In Jerusalem, and I mean within the ancient walls,
I walk, from one epoch to another without a memory
to guide me. The prophets over there are sharing
the history of the holy ... ascending to heaven
and returning less discouraged and melancholy, because love
and peace are holy and are coming to town.
I was walking down a slope and thinking to myself: How
do the narrators disagree over what light said about a stone?
Is it from a dimly lit stone that wars flare up?
I walk in my sleep. I stare in my sleep. I see
no one behind me. I see no one ahead of me.
All this light is for me. I walk. I become lighter. I fly
then I become another. Transfigured. Words
sprout like grass from Isaiah's messenger
mouth: "If you don't believe you won't be safe."
I walk as if I were another. And my wound a white
biblical rose. And my hands like two doves
on the cross hovering and carrying the earth.
I don't walk, I fly, I become another,
transfigured. No place and no time. So who am I?
I am no I in ascension's presence. But I
think to myself: Alone, the prophet Muhammad
spoke classical Arabic. "And then what?"
Then what? A woman soldier shouted:
Is that you again?

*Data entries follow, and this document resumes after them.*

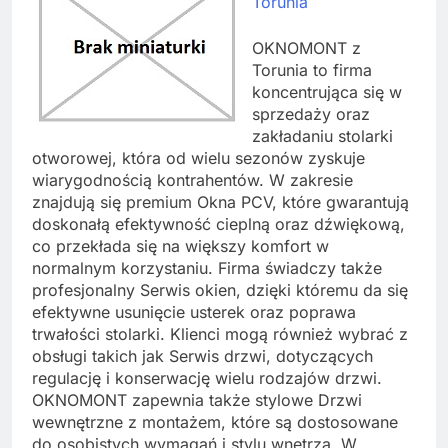
Torunia
OKNOMONT z
Torunia to firma
koncentrująca się w
sprzedaży oraz
zakładaniu stolarki
otworowej, która od wielu sezonów zyskuje
wiarygodnością kontrahentów. W zakresie
znajdują się premium Okna PCV, które gwarantują
doskonałą efektywność cieplną oraz dźwiękową,
co przekłada się na większy komfort w
normalnym korzystaniu. Firma świadczy także
profesjonalny Serwis okien, dzięki któremu da się
efektywne usunięcie usterek oraz poprawa
trwałości stolarki. Klienci mogą również wybrać z
obsługi takich jak Serwis drzwi, dotyczących
regulację i konserwację wielu rodzajów drzwi.
OKNOMONT zapewnia także stylowe Drzwi
wewnętrzne z montażem, które są dostosowane
do osobistych wymagań i stylu wnętrza. W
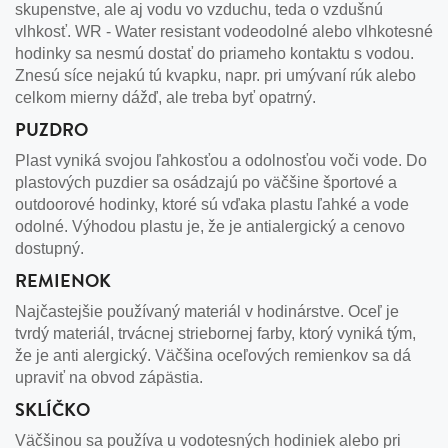
skupenstve, ale aj vodu vo vzduchu, teda o vzdušnú
vlhkosť. WR - Water resistant vodeodolné alebo vlhkotesné
hodinky sa nesmú dostať do priameho kontaktu s vodou.
Znesú síce nejakú tú kvapku, napr. pri umývaní rúk alebo
celkom mierny dážď, ale treba byť opatrný.
PUZDRO
Plast vyniká svojou ľahkosťou a odolnosťou voči vode. Do
plastových puzdier sa osádzajú po väčšine športové a
outdoorové hodinky, ktoré sú vďaka plastu ľahké a vode
odolné. Výhodou plastu je, že je antialergický a cenovo
dostupný.
REMIENOK
Najčastejšie používaný materiál v hodinárstve. Oceľ je
tvrdý materiál, trvácnej striebornej farby, ktorý vyniká tým,
že je anti alergický. Väčšina oceľových remienkov sa dá
upraviť na obvod zápästia.
SKLÍČKO
Väčšinou sa používa u vodotesných hodiniek alebo pri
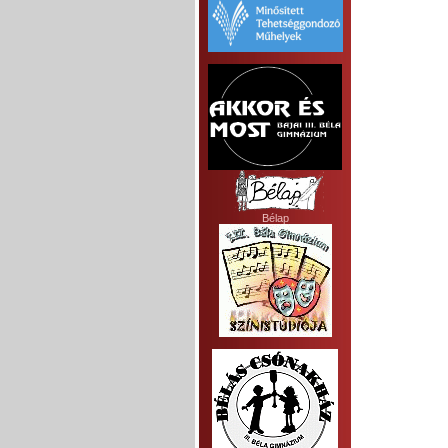
Bélap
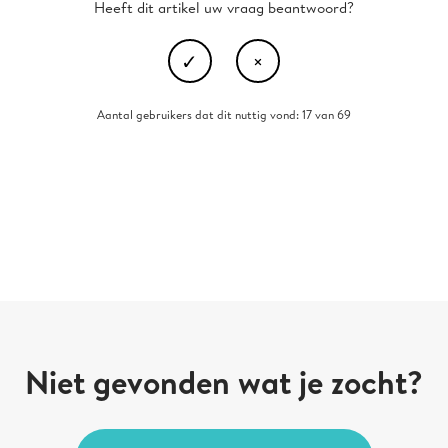
Heeft dit artikel uw vraag beantwoord?
Aantal gebruikers dat dit nuttig vond: 17 van 69
Niet gevonden wat je zocht?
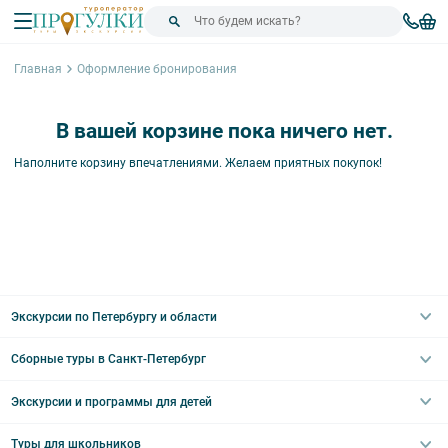
Главная
Оформление бронирования
В вашей корзине пока ничего нет.
Наполните корзину впечатлениями. Желаем приятных покупок!
Экскурсии по Петербургу и области
Сборные туры в Санкт-Петербург
Автобусные
Интерьерные
Экскурсии и программы для детей
Туры в Санкт-Петербург на выходные
Пешеходные
Туры в Санкт-Петербург на 2 дня
Туры для школьников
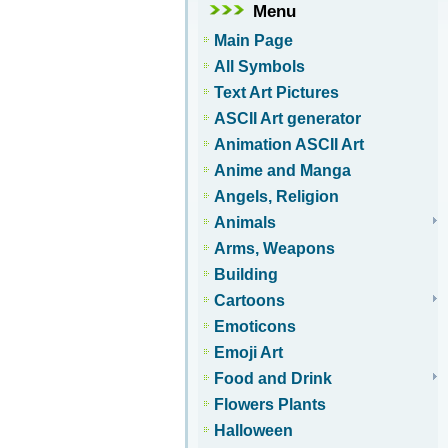
Menu
Main Page
All Symbols
Text Art Pictures
ASCII Art generator
Animation ASCII Art
Anime and Manga
Angels, Religion
Animals
Arms, Weapons
Building
Cartoons
Emoticons
Emoji Art
Food and Drink
Flowers Plants
Halloween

Didn't I kill you?
I said: You killed me ... and I forgot, like you, to die.



Translated from the Arabic by Fady Joudah

1 comment:

J.H. Stotts said...

The New Yorker also published a memorial translation last week:

'Here the Birds’ Journey Ends'
by Mahmoud Darwish



Here the birds’ journey ends, our journey, the journey of words,

and after us there will be a horizon for the new birds.

We are the ones who forge the sky’s copper, the sky that will carve roads

after us and make amends with our names above the distant cloud slopes.

Soon we will descend the widow’s descent in the memory fields

and raise our tent to the final winds: blow, for the poem to live, and blow

on the poem’s road. After us, the plants will grow and grow

over roads only we have walked and our obstinate steps inaugurated.

And we will etch on the final rocks, “Long live life, long live life,”

and fall into ourselves. And after us there’ll be a horizon for the new birds.